Diperbarui: 24 Juni 2021   10:57

Kompasiana adalah platform blog. Konten ini menjadi tanggung jawab bloger dan tidak mewakili pandangan redaksi Kompas.

Analisis Cerita Pemilih. Sumber ilustrasi: KOMPAS.com/GARRY LOTULUNG

Dalam era demokrasi, kompetisi dalam pemilu menjadi hal yang urgen untuk dilaksanakan, sebab dari rahim kompetisi semacam inilah yang akan melahirkan pemimpin-pemimpin yang dipilih secara langsung sesuai kehendak rakyat. Pun dengan situasi saat ini, di tengah wabah pandemi Covid-19, proses demokrasi ini tidak boleh dikesampingkan, karena bisa jadi ia menjadi kunci dalam proses berkesinambungan terhadap kepemimpinan di daerah. Maksudnya, kontestasi di era ini berpeluang menjadi katalisator akan kemunculan inovasi-inovasi dalam penanganan Covid-19. Sebab, pertarungan pemilihan kepala daerah seperti gubernur, bupati dan walikota, yang nantinya memiliki kewenangan yang lebih powerful akan memancing para kontestan untuk berlomba-lomba menarik simpati masyarakat lewat terobosan-terobosan baru yang relevan dengan kondisi saat ini, misalnya dalam kesehatan, kebersihan dan lain sebagainya sebagai respons atas situasi sekarang.

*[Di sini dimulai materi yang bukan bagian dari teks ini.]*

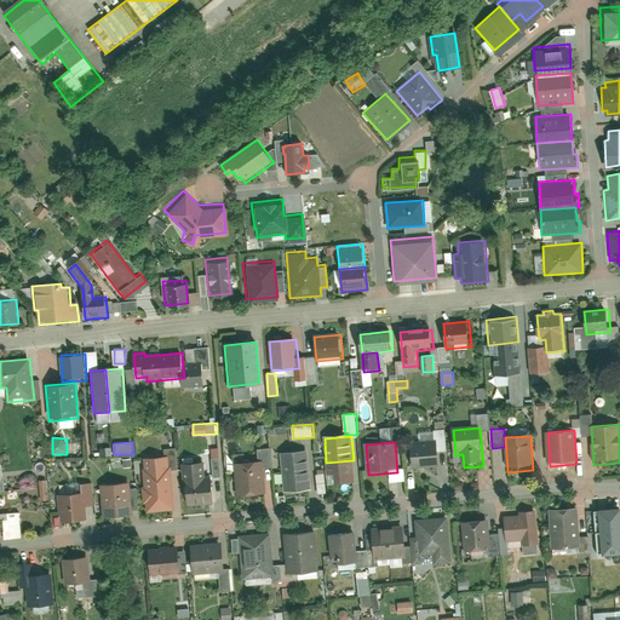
[(441,468),(438,443),(412,446),(414,470),(441,468)]
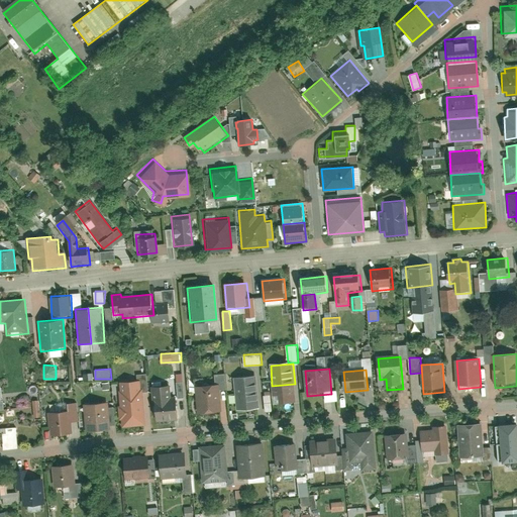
[(260,411),(256,376),(234,378),(238,413),(260,411)]
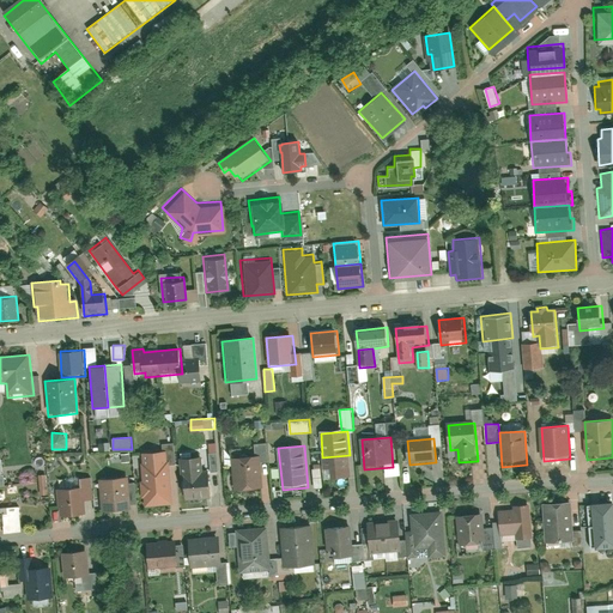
[(144,483),(141,483),(143,499),(145,499),(146,508),(173,505),(169,462),(168,462),(167,451),(143,454),(144,465),(143,465),(144,483)]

Benar bahwa usulan di muka bukan tidak memiliki resiko sama sekali. Dalam konteks kebencanaan, kita perlu sepakat bahwa pandemi Covid-19 adalah bencana luar biasa. Ini bukan seperti bencana asap, banjir atau longsor yang kita bisa cari sumber masalahnya. Jika kita menyepakati hal ini, pandemi harus diletakkan dalam kerangka tanggungjawab kita bersama.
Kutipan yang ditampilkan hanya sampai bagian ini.